_ACTIVITY_. Leave the pictures out while you restate every entry below word for word.
(INFORMATION PROVIDED begins)
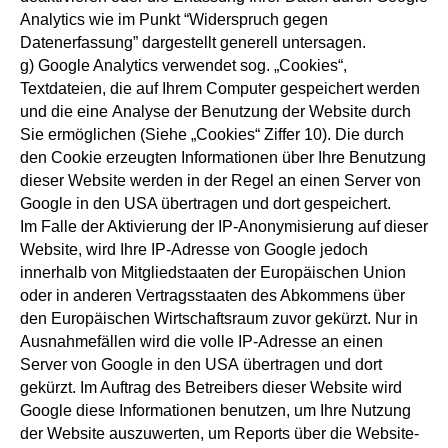
Analytics wie im Punkt “Widerspruch gegen
Datenerfassung” dargestellt generell untersagen.
g) Google Analytics verwendet sog. „Cookies“,
Textdateien, die auf Ihrem Computer gespeichert werden
und die eine Analyse der Benutzung der Website durch
Sie ermöglichen (Siehe „Cookies“ Ziffer 10). Die durch
den Cookie erzeugten Informationen über Ihre Benutzung
dieser Website werden in der Regel an einen Server von
Google in den USA übertragen und dort gespeichert.
Im Falle der Aktivierung der IP-Anonymisierung auf dieser
Website, wird Ihre IP-Adresse von Google jedoch
innerhalb von Mitgliedstaaten der Europäischen Union
oder in anderen Vertragsstaaten des Abkommens über
den Europäischen Wirtschaftsraum zuvor gekürzt. Nur in
Ausnahmefällen wird die volle IP-Adresse an einen
Server von Google in den USA übertragen und dort
gekürzt. Im Auftrag des Betreibers dieser Website wird
Google diese Informationen benutzen, um Ihre Nutzung
der Website auszuwerten, um Reports über die Website-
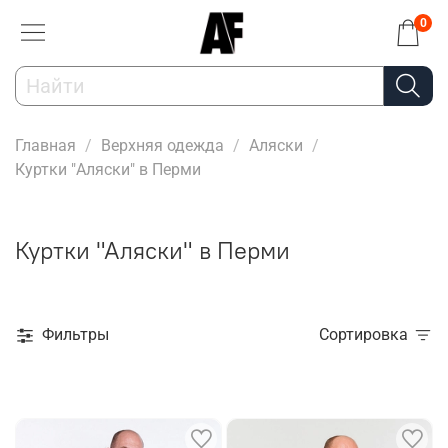
0
Главная
Верхняя одежда
Аляски
Куртки "Аляски" в Перми
Куртки "Аляски" в Перми
Фильтры
Сортировка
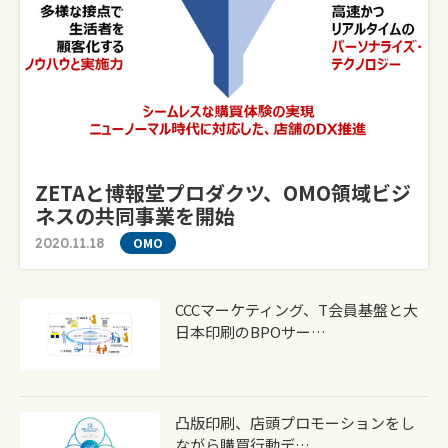
ZETAと博報堂プロダクツ、OMO領域ビジ
ネスの共同事業を開始
2020.11.18
OMO
CCCマーケティング、T会員基盤と大
日本印刷のBPOサー…
凸版印刷、店頭プロモーションをし
ながら購買行動デ…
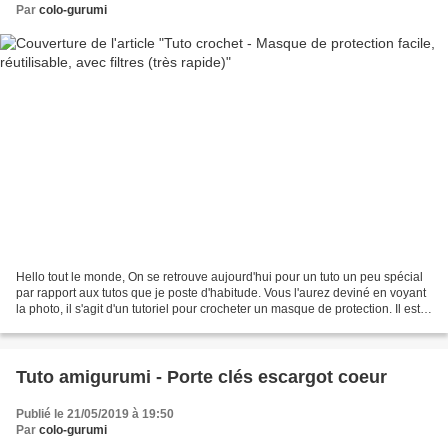
Par
colo-gurumi
Hello tout le monde, On se retrouve aujourd'hui pour un tuto un peu spécial
par rapport aux tutos que je poste d'habitude. Vous l'aurez deviné en voyant
la photo, il s'agit d'un tutoriel pour crocheter un masque de protection. Il est
très facile à réaliser,...
Tuto amigurumi - Porte clés escargot coeur
Publié le 21/05/2019 à 19:50
Par
colo-gurumi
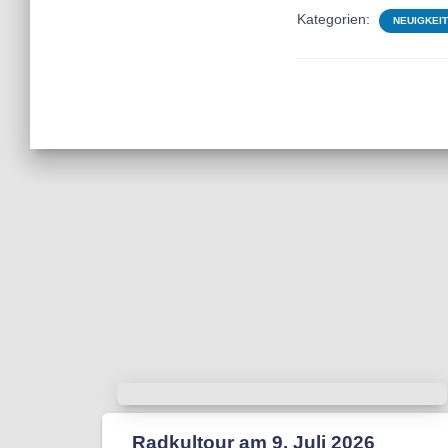
Kategorien:
NEUIGKEI
Radkultour am 9. Juli 2026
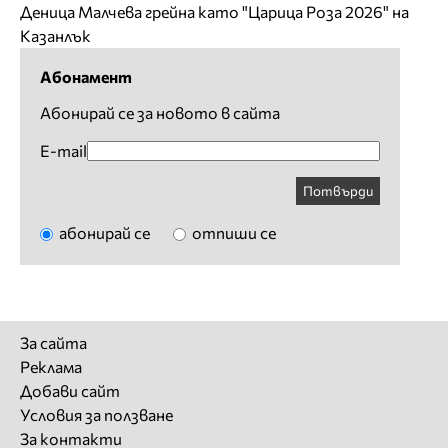
Деница Малчева грейна като "Царица Роза 2026" на
Казанлък
Абонамент
Абонирай се за новото в сайта
E-mail
Потвърди
абонирай се
отпиши се
За сайта
Реклама
Добави сайт
Условия за ползване
За контакти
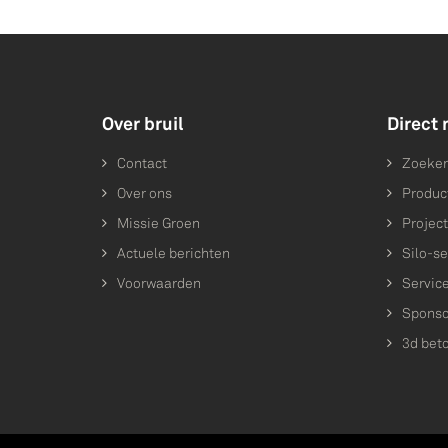
Over bruil
Direct 
Contact
Zoeke
Over ons
Produc
Missie Groen
Projec
Actuele berichten
Silo-se
Voorwaarden
Servic
Sponso
3d bet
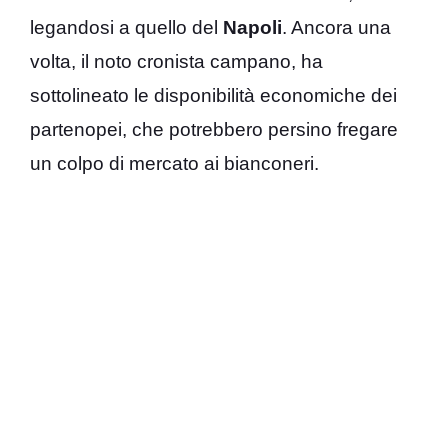
legandosi a quello del
Napoli
. Ancora una
volta, il noto cronista campano, ha
sottolineato le disponibilità economiche dei
partenopei, che potrebbero persino fregare
un colpo di mercato ai bianconeri.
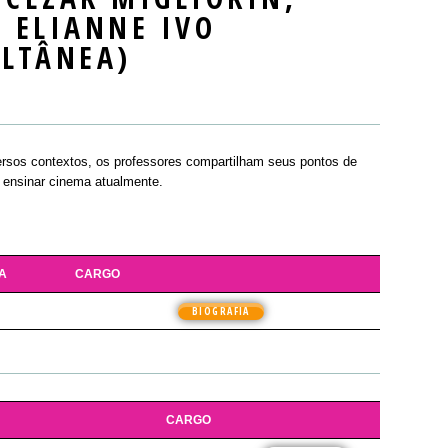
 ELIANNE IVO
LTÂNEA)
ersos contextos, os professores compartilham seus pontos de
e ensinar cinema atualmente.
A
CARGO
BIOGRAFIA
CARGO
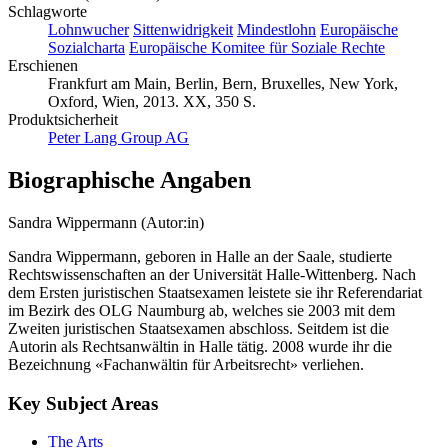
Schlagworte
Lohnwucher
Sittenwidrigkeit
Mindestlohn
Europäische
Sozialcharta
Europäische Komitee für Soziale Rechte
Erschienen
Frankfurt am Main, Berlin, Bern, Bruxelles, New York,
Oxford, Wien, 2013. XX, 350 S.
Produktsicherheit
Peter Lang Group AG
Biographische Angaben
Sandra Wippermann (Autor:in)
Sandra Wippermann, geboren in Halle an der Saale, studierte
Rechtswissenschaften an der Universität Halle-Wittenberg. Nach
dem Ersten juristischen Staatsexamen leistete sie ihr Referendariat
im Bezirk des OLG Naumburg ab, welches sie 2003 mit dem
Zweiten juristischen Staatsexamen abschloss. Seitdem ist die
Autorin als Rechtsanwältin in Halle tätig. 2008 wurde ihr die
Bezeichnung «Fachanwältin für Arbeitsrecht» verliehen.
Key Subject Areas
The Arts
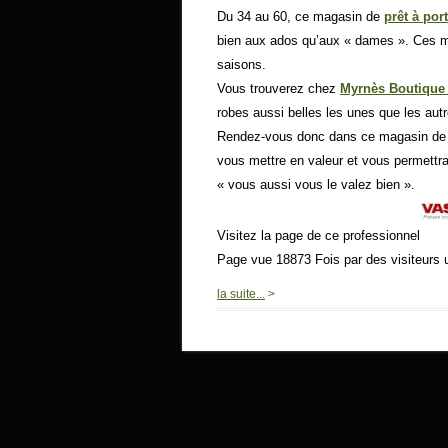
Du 34 au 60, ce magasin de
prêt à por
bien aux ados qu’aux « dames ». Ces mo
saisons.
Vous trouverez chez
Myrnès Boutique 
robes aussi belles les unes que les aut
Rendez-vous donc dans ce magasin d
vous mettre en valeur et vous permettra
« vous aussi vous le valez bien ».
Visitez la page de ce professionnel
Page vue 18873 Fois par des visiteurs 
la suite...
>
(INFORMATION PROVIDED ends)
_REPLY_.
Analytics wie im Punkt “Widerspruch gegen
Datenerfassung” dargestellt generell untersagen.
g) Google Analytics verwendet sog. „Cookies“,
Textdateien, die auf Ihrem Computer gespeichert werden
und die eine Analyse der Benutzung der Website durch
Sie ermöglichen (Siehe „Cookies“ Ziffer 10). Die durch
den Cookie erzeugten Informationen über Ihre Benutzung
dieser Website werden in der Regel an einen Server von
Google in den USA übertragen und dort gespeichert.
Im Falle der Aktivierung der IP-Anonymisierung auf dieser
Website, wird Ihre IP-Adresse von Google jedoch
innerhalb von Mitgliedstaaten der Europäischen Union
oder in anderen Vertragsstaaten des Abkommens über
den Europäischen Wirtschaftsraum zuvor gekürzt. Nur in
Ausnahmefällen wird die volle IP-Adresse an einen
Server von Google in den USA übertragen und dort
gekürzt. Im Auftrag des Betreibers dieser Website wird
Google diese Informationen benutzen, um Ihre Nutzung
der Website auszuwerten, um Reports über die Website-
0
Главная
Верхняя одежда
Аляски
Куртки "Аляски" в Перми
Куртки "Аляски" в Перми
Фильтры
Сортировка
ZETAと博報堂プロダクツ、OMO領域ビジ
ネスの共同事業を開始
2020.11.18
OMO
CCCマーケティング、T会員基盤と大
日本印刷のBPOサー…
凸版印刷、店頭プロモーションをし
ながら購買行動デ…
Par
colo-gurumi
Hello tout le monde, On se retrouve aujourd'hui pour un tuto un peu spécial
par rapport aux tutos que je poste d'habitude. Vous l'aurez deviné en voyant
la photo, il s'agit d'un tutoriel pour crocheter un masque de protection. Il est
très facile à réaliser,...
Tuto amigurumi - Porte clés escargot coeur
Publié le 21/05/2019 à 19:50
Par
colo-gurumi
Kategorien:
NEUIGKEI
Radkultour am 9. Juli 2026
Деница Малчева грейна като "Царица Роза 2026" на
Казанлък
Абонамент
Абонирай се за новото в сайта
E-mail
Потвърди
абонирай се
отпиши се
За сайта
Реклама
Добави сайт
Условия за ползване
За контакти
Over bruil
Direct 
Contact
Zoeke
Over ons
Produc
Missie Groen
Projec
Actuele berichten
Silo-se
Voorwaarden
Servic
Sponso
3d bet
legandosi a quello del
Napoli
. Ancora una
volta, il noto cronista campano, ha
sottolineato le disponibilità economiche dei
partenopei, che potrebbero persino fregare
un colpo di mercato ai bianconeri.
 ELIANNE IVO
LTÂNEA)
ersos contextos, os professores compartilham seus pontos de
e ensinar cinema atualmente.
A
CARGO
BIOGRAFIA
CARGO
Schlagworte
Lohnwucher
Sittenwidrigkeit
Mindestlohn
Europäische
Sozialcharta
Europäische Komitee für Soziale Rechte
Erschienen
Frankfurt am Main, Berlin, Bern, Bruxelles, New York,
Oxford, Wien, 2013. XX, 350 S.
Produktsicherheit
Peter Lang Group AG
Biographische Angaben
Sandra Wippermann (Autor:in)
Sandra Wippermann, geboren in Halle an der Saale, studierte
Rechtswissenschaften an der Universität Halle-Wittenberg. Nach
dem Ersten juristischen Staatsexamen leistete sie ihr Referendariat
im Bezirk des OLG Naumburg ab, welches sie 2003 mit dem
Zweiten juristischen Staatsexamen abschloss. Seitdem ist die
Autorin als Rechtsanwältin in Halle tätig. 2008 wurde ihr die
Bezeichnung «Fachanwältin für Arbeitsrecht» verliehen.
Key Subject Areas
The Arts
Du 34 au 60, ce magasin de
prêt à por
bien aux ados qu’aux « dames ». Ces mo
saisons.
Vous trouverez chez
Myrnès Boutique 
robes aussi belles les unes que les aut
Rendez-vous donc dans ce magasin d
vous mettre en valeur et vous permettra
« vous aussi vous le valez bien ».
Visitez la page de ce professionnel
Page vue 18873 Fois par des visiteurs 
la suite...
>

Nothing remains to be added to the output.